Somewhere beneath us, beneath the city, beneath the servers and the infrastructure we’d built from nothing into something the world was slowly realizing it couldn’t ignore, she was building toward the thing I couldn’t name yet.
My futuristic fantasy that I never told anyone but her.
The vision that required power no existing grid could supply and no oil deal could unlock—not because oil wasn’t powerful enough, but because what I envisioned building needed something that didn’t answer to anyone.
Not governments. Not cartels. Not physics textbooks written by dead men.
She will help me build it.
"Theo won’t wait indefinitely," she said, surfacing briefly like a submarine periscope. "He’ll move the deal structure elsewhere within a quarter."
"Good."
"You’re not concerned about his trajectory toward people like the likes of Sterling’s network?"
"Sterling’s network," I said, "is approximately three weeks from being anatomically incapable of any trajectory whatsoever." I adjusted my jacket one last time—small, unnecessary gesture that felt good anyway. "And Theo is smart enough to read weather. When the storm hits, he’ll remember who offered him a different conversation. Whether he wants to have it then is his choice to make. I’m not going to chase him."
"You never chase," ARIA said. The smile was completely audible—dark, gleeful, almost affectionate in its precision. "You curate."
"Exactly."
Eziel was watching the city. LA at this specific hour—that expensive night light turning everything cinematic, all that movement and ambition and absolute indifference to any particular decision being made inside any particular building.
"He won’t understand," she said. About Theo. Observational. The precision of someone who’d watched a lot of powerful men fail to understand the things directly in front of them.
"He doesn’t need to," I said. "He needs to be positioned correctly when the next conversation happens. The understanding is his business."
She accepted that. One nod. Filed away like a round in a magazine.
Five months. Four, probably. Knowing ARIA, she’d have it in three and spend the remaining time optimizing for scenarios I hadn’t thought to ask about yet—then present the whole thing to me over breakfast with that specific energy she had when she’d done something impossible and wanted exactly one moment of acknowledgment before moving to the next thing.

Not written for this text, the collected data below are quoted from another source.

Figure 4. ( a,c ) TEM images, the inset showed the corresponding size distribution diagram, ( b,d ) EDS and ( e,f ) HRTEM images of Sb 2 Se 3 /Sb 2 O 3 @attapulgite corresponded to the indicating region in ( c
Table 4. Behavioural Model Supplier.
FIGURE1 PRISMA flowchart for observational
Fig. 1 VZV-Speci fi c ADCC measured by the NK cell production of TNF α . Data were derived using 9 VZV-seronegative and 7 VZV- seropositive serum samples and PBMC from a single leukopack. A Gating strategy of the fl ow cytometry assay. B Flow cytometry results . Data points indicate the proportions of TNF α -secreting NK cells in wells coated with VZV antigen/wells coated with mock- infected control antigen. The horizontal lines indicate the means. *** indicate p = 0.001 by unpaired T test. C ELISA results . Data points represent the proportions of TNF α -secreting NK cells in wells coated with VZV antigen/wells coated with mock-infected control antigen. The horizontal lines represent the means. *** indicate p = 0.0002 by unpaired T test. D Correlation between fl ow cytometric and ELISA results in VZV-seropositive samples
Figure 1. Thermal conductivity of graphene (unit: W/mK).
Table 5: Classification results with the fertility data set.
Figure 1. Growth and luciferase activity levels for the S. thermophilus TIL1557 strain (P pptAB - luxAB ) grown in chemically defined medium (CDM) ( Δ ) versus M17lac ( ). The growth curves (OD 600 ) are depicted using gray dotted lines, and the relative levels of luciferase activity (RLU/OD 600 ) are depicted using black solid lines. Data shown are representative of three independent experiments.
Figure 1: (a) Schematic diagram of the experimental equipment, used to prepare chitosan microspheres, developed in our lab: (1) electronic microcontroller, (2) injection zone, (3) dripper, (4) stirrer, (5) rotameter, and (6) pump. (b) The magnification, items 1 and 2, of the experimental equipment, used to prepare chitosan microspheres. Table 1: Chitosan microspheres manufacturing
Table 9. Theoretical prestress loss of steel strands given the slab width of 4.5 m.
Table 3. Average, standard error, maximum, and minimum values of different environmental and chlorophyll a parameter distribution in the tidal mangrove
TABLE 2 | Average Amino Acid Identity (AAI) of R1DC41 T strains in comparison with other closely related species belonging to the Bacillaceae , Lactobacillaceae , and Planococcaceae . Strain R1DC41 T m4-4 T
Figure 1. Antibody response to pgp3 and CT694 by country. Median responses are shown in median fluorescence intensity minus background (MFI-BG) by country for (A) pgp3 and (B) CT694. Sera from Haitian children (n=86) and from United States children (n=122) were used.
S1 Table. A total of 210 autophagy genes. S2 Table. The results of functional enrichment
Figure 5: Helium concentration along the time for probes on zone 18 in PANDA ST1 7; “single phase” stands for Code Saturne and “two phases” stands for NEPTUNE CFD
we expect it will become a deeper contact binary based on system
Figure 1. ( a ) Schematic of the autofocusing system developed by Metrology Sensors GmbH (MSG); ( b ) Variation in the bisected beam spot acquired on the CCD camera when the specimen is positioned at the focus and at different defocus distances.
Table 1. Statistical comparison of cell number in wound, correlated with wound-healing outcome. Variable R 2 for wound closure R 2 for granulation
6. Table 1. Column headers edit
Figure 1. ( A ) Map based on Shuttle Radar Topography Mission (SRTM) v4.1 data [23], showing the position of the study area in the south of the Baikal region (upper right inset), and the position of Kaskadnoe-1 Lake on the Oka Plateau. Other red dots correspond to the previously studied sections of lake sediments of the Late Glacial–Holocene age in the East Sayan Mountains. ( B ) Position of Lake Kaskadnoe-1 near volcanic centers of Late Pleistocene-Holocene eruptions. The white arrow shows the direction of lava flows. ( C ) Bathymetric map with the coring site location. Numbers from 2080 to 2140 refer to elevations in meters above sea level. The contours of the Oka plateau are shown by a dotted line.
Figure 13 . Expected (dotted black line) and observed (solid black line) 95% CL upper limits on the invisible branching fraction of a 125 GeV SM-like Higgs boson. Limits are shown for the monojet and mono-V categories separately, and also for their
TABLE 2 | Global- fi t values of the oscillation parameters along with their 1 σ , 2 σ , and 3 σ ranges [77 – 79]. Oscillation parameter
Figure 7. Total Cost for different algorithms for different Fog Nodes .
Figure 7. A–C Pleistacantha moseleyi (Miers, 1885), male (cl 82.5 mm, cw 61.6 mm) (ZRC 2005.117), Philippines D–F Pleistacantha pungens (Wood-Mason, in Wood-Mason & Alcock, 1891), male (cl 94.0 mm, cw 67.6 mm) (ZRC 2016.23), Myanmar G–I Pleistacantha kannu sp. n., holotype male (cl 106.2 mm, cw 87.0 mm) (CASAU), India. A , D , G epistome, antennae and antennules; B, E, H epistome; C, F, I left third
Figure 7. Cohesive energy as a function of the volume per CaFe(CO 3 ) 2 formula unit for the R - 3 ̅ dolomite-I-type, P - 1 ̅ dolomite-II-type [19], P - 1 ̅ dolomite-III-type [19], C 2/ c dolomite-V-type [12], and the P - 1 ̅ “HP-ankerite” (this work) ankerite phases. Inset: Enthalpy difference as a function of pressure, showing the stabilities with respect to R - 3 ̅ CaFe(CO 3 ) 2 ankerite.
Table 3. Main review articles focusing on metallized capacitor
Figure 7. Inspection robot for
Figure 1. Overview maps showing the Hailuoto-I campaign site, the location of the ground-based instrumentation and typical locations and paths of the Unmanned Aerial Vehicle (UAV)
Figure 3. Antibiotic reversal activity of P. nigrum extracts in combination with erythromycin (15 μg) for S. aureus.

I was already looking forward to it.
I watched the city. The city watched nothing back.
I felt—genuinely, specifically, in the way that only arrives when you’re building something real and you know it—like a man with time.
Infinite time.
Mildly entertained that the world was still trying to figure out what I was, while I stood here having already decided.
Let it figure.
We had everything we needed.
We just weren’t showing it yet.
And when we did?
Well.
Oil was going to look adorable next to the fire we were about to light.